In the Beginning
Although the domestication of horses is poorly understood, we do know that since early man first captured and rode a wild horse, he has been confronted with the problem of control. That started some 4,000 plus years ago and riders have been continually searching for a more efficient tool to make their mount more responsive.
Although horse was a staple in prehistoric diets, what motivated some early man to want to ride, rather than eat a horse, is not known. Perhaps, he remembered his mother carrying him around when he was little, and that idea appealed to him. And of all the animals out there, the horse looked the safest. It didn’t have horns or claws.
The first horse was likely snared when it came down the trail to a water hole.
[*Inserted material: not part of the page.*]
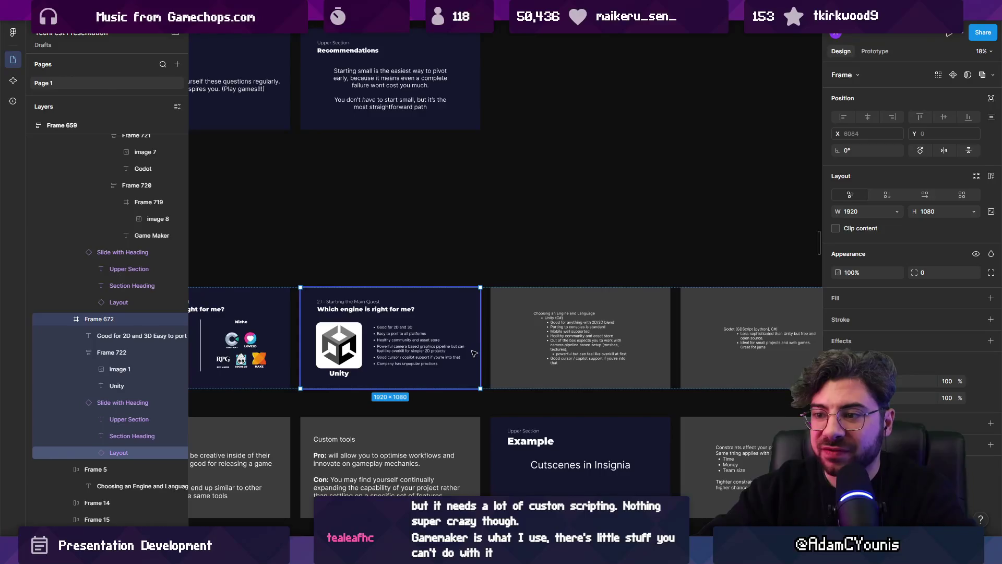
pyautogui.press('ctrl+d')
# Select the Unreal logo and label frame on the engine overview slide.
pyautogui.hscroll(-2, 681, 342)
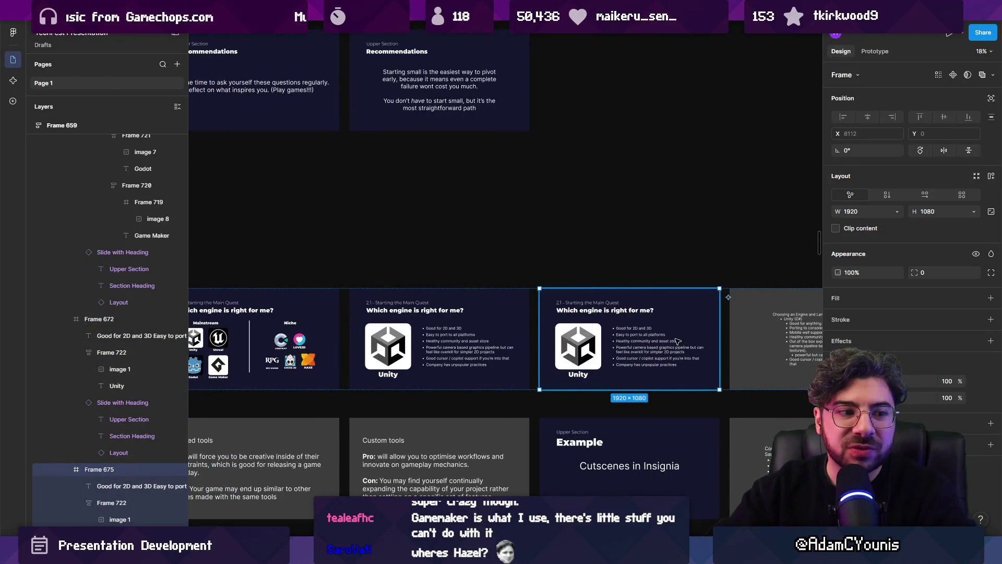
pyautogui.hscroll(-4, 677, 341)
Either a stout grapevine or rawhide with a loop at one end may have been tied to a big tree limb. When the pony hit the end, things got exciting. And, while it didn’t have horns, it was pretty handy with both front and back feet. It probably took some time in captivity, with no food, before the horse was weak enough to allow the man to touch him without pawing or kicking. We can imagine that finally, after patting his new mount, the man takes a deep breath, grabs a mane-hold, and swings aboard. The horse, being a prey animal, thinks a predator is on his back and bogs his head and the first rodeo takes place.
All of that had, undoubtedly, to take place many times before the weakened animal would allow the man to sit there. The rider was likely black and blue, but he was riding. The horse was not gentle but had accepted the situation. By tapping his new mount on the jaw, the fledgling trainer could maneuver the animal but hadn’t figured out how to stop it. He was already looking for more control.
It’s likely a loop of rawhide around the nose was the next step — although the horse could out-stout the rider. Tying a rawhide rein around the lower jaw worked even better. Luckily, for the horse, there are no teeth between the incisors and the molars, so the thong fit well.
The man gets his new mount back to the home settlement and the whole family gets busy pulling grass to feed it. The long partnership between man and horse was beginning.
Some time later another rider figures out that if one rein works, two are better. He can really pull the pony around and convince it to stop. Time passes and riders adapt to leverage bits to control their horses which takes things a step further. In the beginning two short pieces of deer horn are used, and three holes are burned through the horn-one in the center and one at each end. A short piece of twisted rawhide-just the right length to fit the horse’s mouth-is passed through the center holes and knotted. A simple headstall goes at one end and reins at the other. Such a bit — without the rawhide — has been found at a prehistoric camp site in Europe. Some time later — no one knows how many generations had to pass — a jaw strap was added, and the curb bit came into being. Horsemanship was beginning to develop.
Although it’s not known for certain, all of this probably happened numerous times across prehistoric Europe, Asia, and the Middle East. Early man became a more proficient rider, had more control of his mount, increased his hunting range and was a formidable warrior. With the domestication of sheep, goats and cattle, men developed into nomadic herdsmen following a permanent food supply to better pastures. Without the ability to ride, and control the horse, this would not have happened.